Perfect example of this: when you're sad, don't listen to the sad playlist! Listen your giddy one instead and soon, everything will shift. Or sometimes, when I'm wiped, that's the exact time I should go to the gym instead of lounging. But, of course, it's hard to know when to trust yourself versus when not to. It's also a case for doing the things that scare you or that you're avoiding, and leaning into the fear inoculation (or exposure therapy, I suppose) of it all.

It's a good book for plenty of ol' fun facts.

Voice & Tone

I love this book as a springboard. It's interesting, and has good studies. Admittedly, it's a bit dry to me based on how chunky it is, because twice now, I've wanted to put the book down at the same sort of lagging middle.

Normally, I don't have that issue with nonfiction, but certain portions are less riveting than others. Certain explanations are thorough to the extent of monotony. Still, I find the science and the breakdowns so fascinating that Mind in Motion still piques my interest.

Overall Thoughts

So, of course, Mind in Motion was an interesting and oddly comforting read for me as a "very productive person." In essence, some of the concepts buried in its pages help me figure out when to force it versus when to actually scale back on whatever I'm doing. As I'm writing my review, there aren't many specific moments, studies, lines that strike me entirely, but I think of the book in a broader sense frequently. It recontextualizes my ideas of what is conscious vs. unconscious, "real" and unreal in terms of perception. It might also explain why doing something with my hands at the end of a long workday feels so comforting, tuning into a different technology of thought for me that soothes my various networks.
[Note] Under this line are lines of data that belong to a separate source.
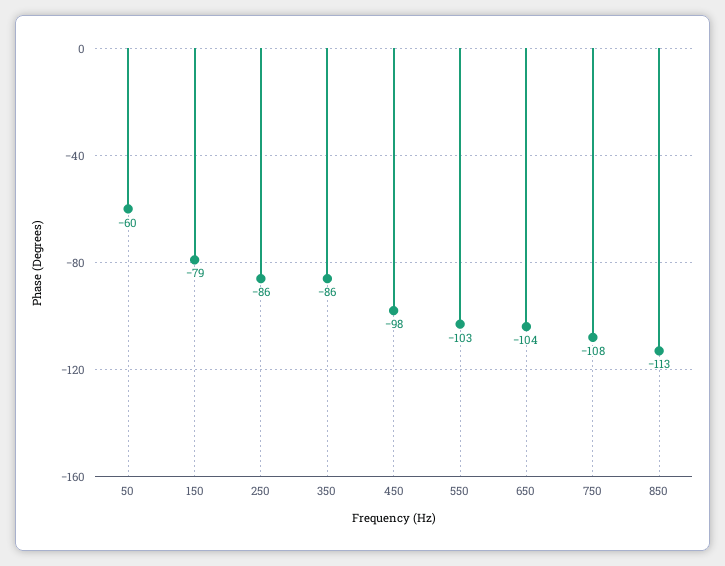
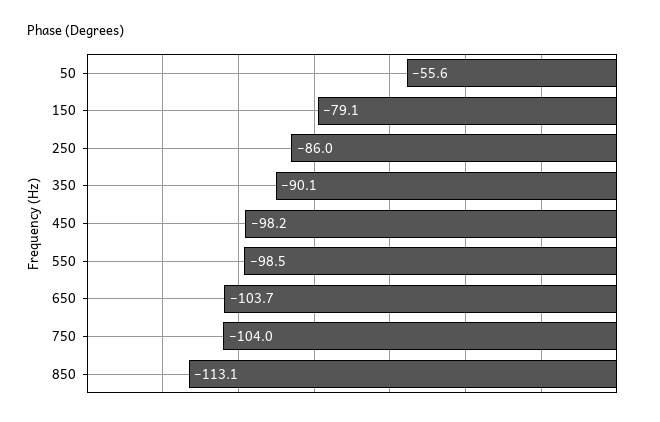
50: -60 -> -55.6
350: -86 -> -90.1
550: -103 -> -98.5
750: -108 -> -104

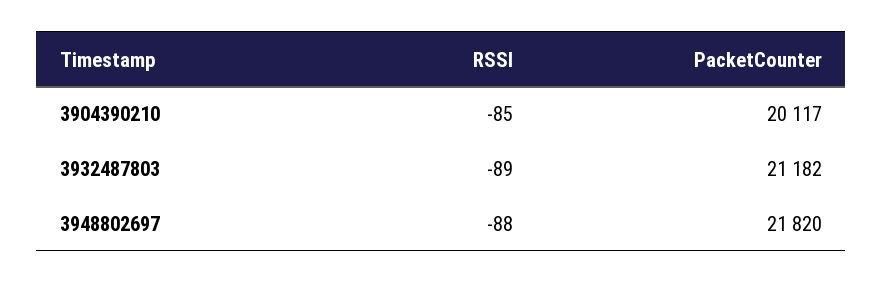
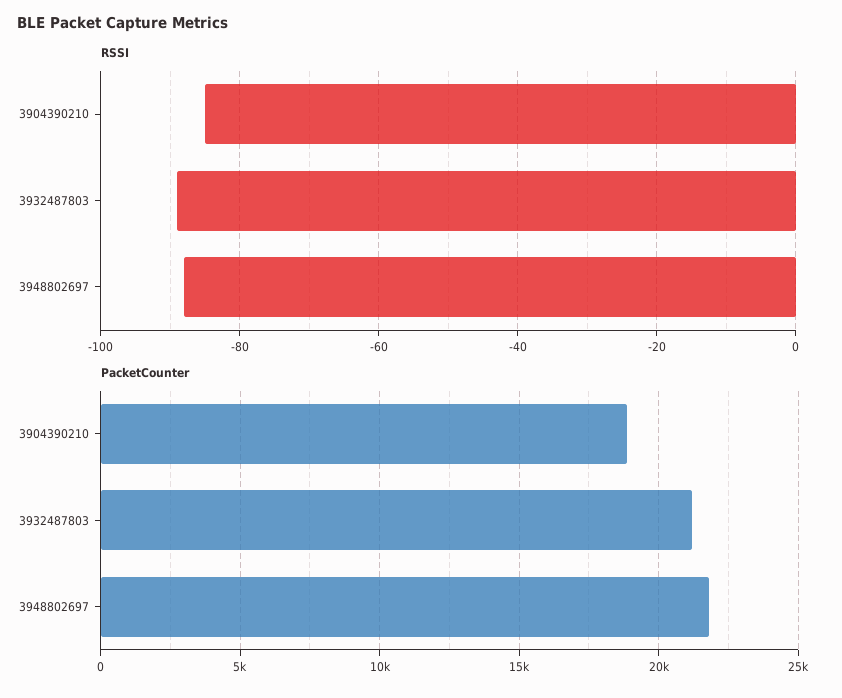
PacketCounter, 3904390210: 20117 -> 19000

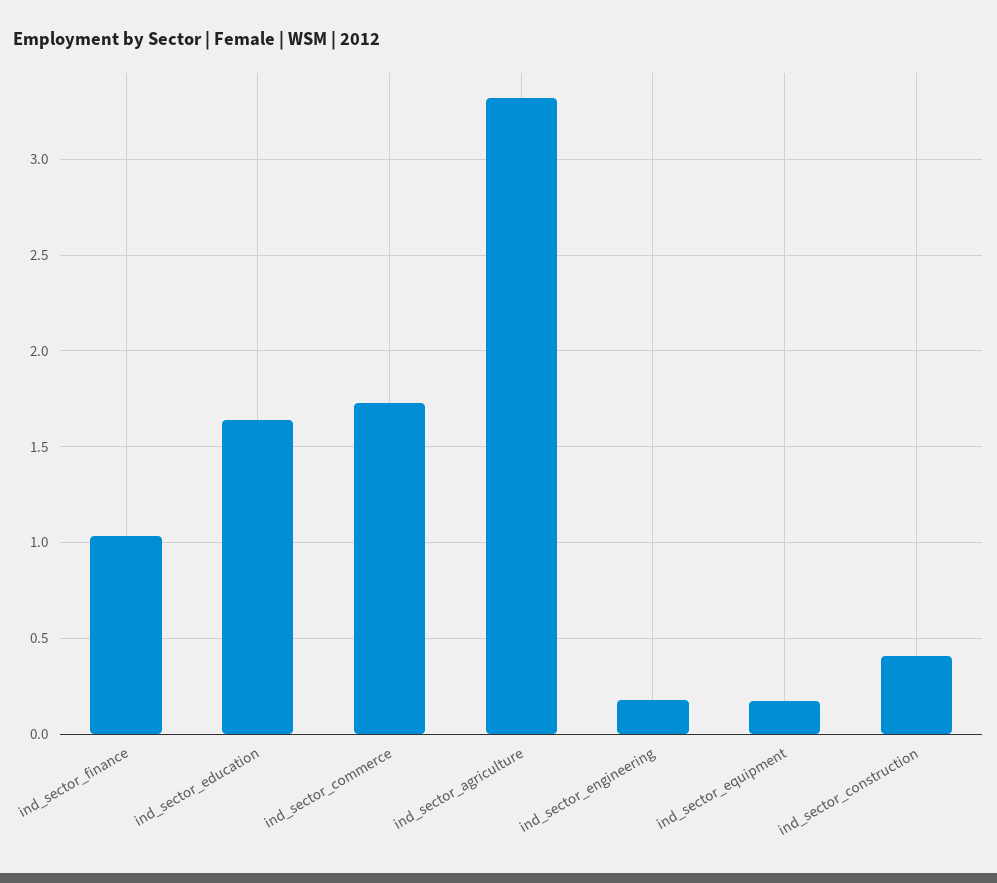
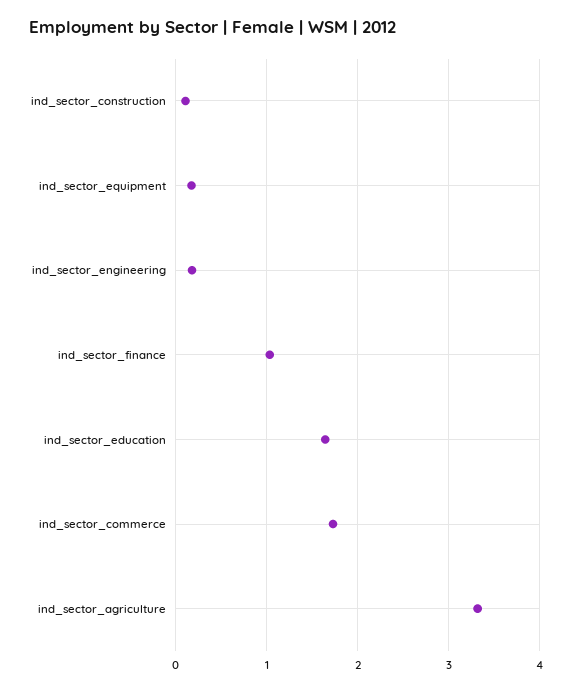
ind_sector_construction: 0.4 -> 0.1

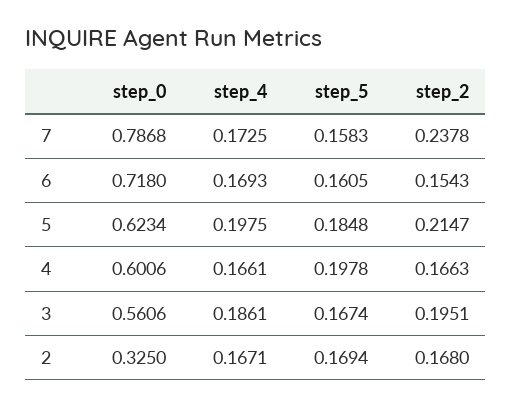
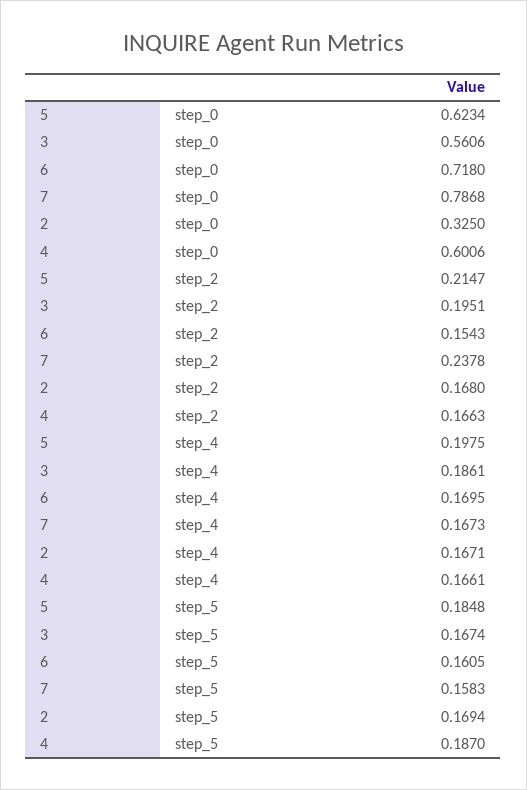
step_4, 7: 0.1725 -> 0.1673
step_4, 6: 0.1693 -> 0.1695
step_5, 4: 0.1978 -> 0.187

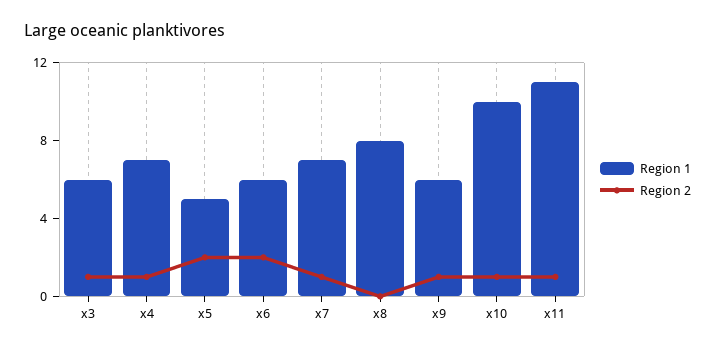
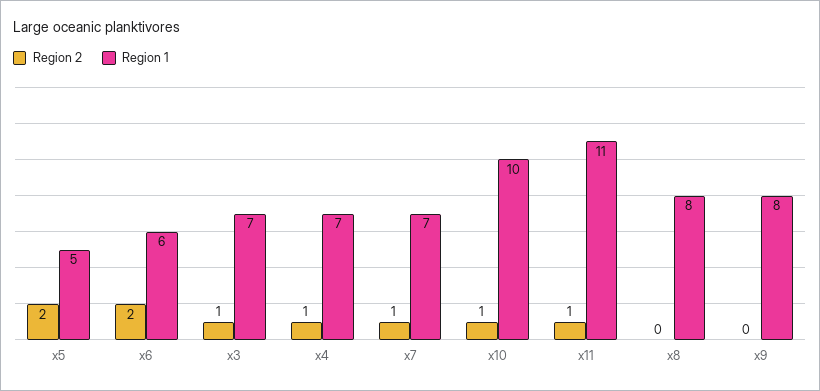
Region 1, x3: 6 -> 7
Region 1, x9: 6 -> 8
Region 2, x9: 1 -> 0

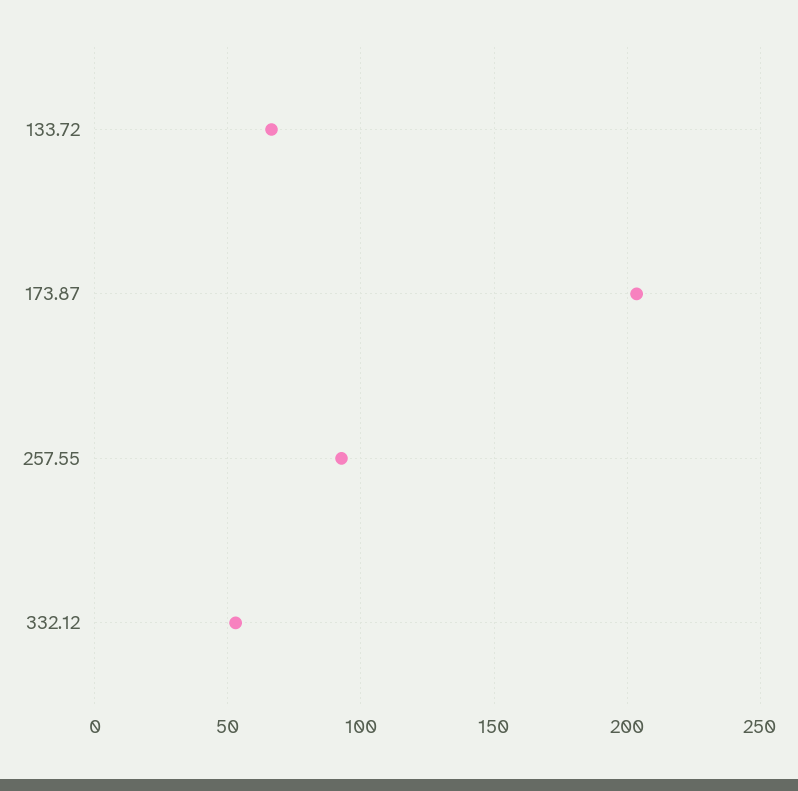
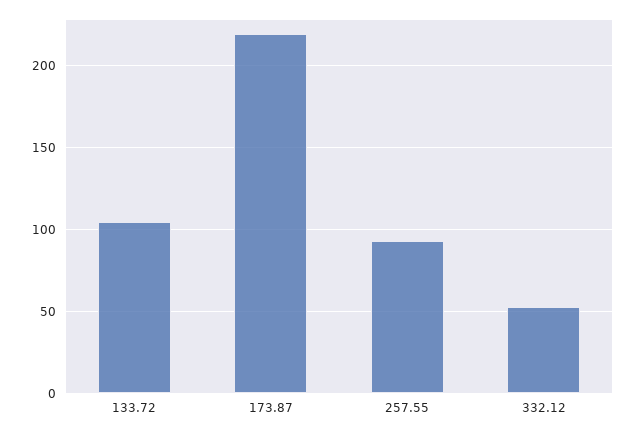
133.72: 65 -> 105
173.87: 205 -> 220

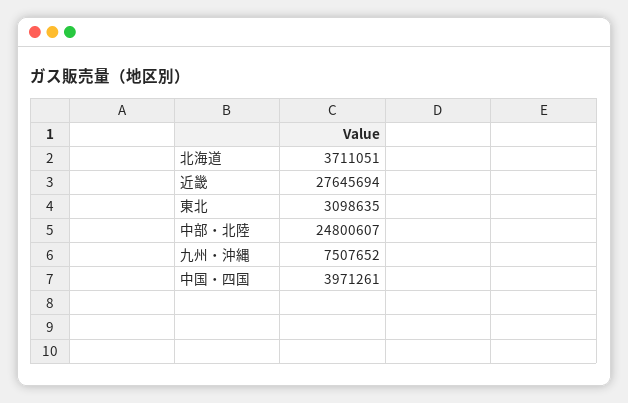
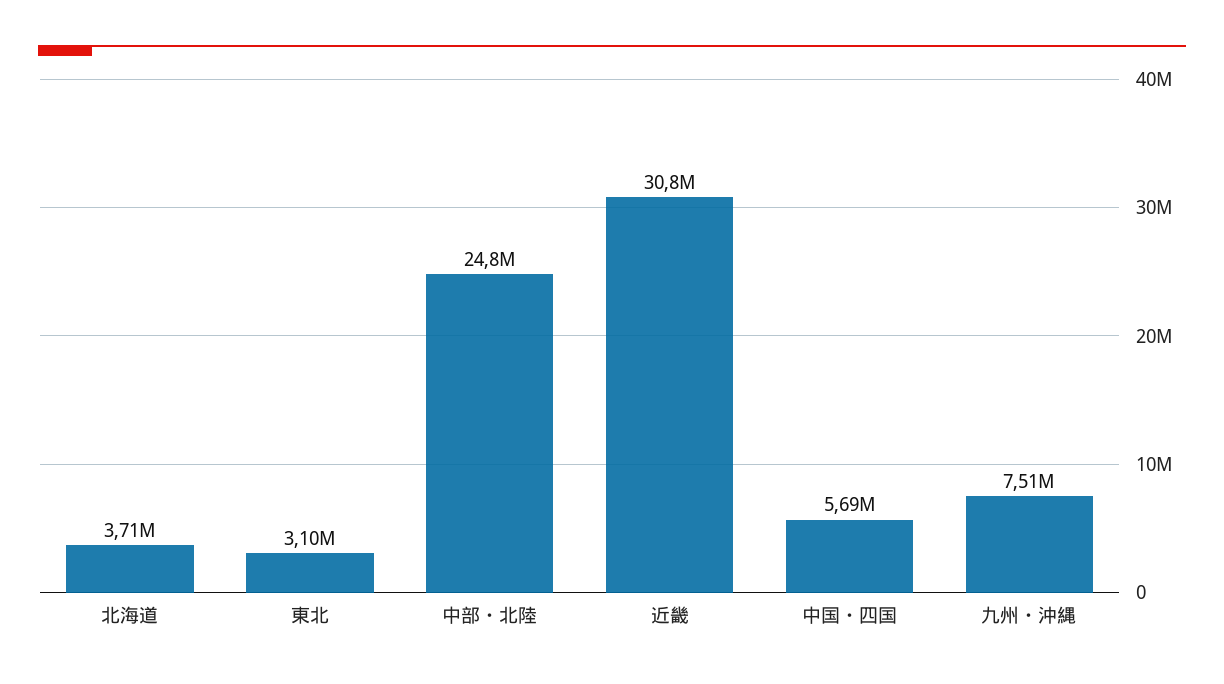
近畿: 27645694 -> 30800000
中国・四国: 3971261 -> 5690000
I'd read if you're fascinated by habit, behavior, action, neuroscience, language, etc,. But maybe library it if you're not someone who relishes getting deeply in the weeds of the graphs, studies, analysis, etc,. because it definitely leans into its academic flavor more so than breaking it down vividly enough for the random reader to be engaged.

For fans of:

Exercised by Daniel Lieberman; Drunk by Edward Slingerhand; On Muscle by Bonnie Tsui; The Organized Mind by Daniel Levitin; The Art of Thinking Clearly by Rolf Dobelli; Let's Get Physical by Danielle Friedman; The Fabric of the Cosmos by Brian Greene; etc,.

mind in mo



1.

Ever heard the adage that you're an average of the five people you spend the most time around? Yeah. That.

2.

That's also something we've lost by shifting so many of our interactions to the digital sphere. Anyone just see Zuckerberg's interview saying that the average American has 3 friends but wants 15, and he wants to make AI "friends" to fill that gap? Boy. Maybe go talk to people instead of a robot? We are unfortunately each flawed and uneven, and the relationship part of all this means accepting your friends are just as human as you are. I.e. we'll definitely lose something if a chatbot and algorithm is just feeding you whatever it thinks will keep you engaged with and reliant on it. But I digress.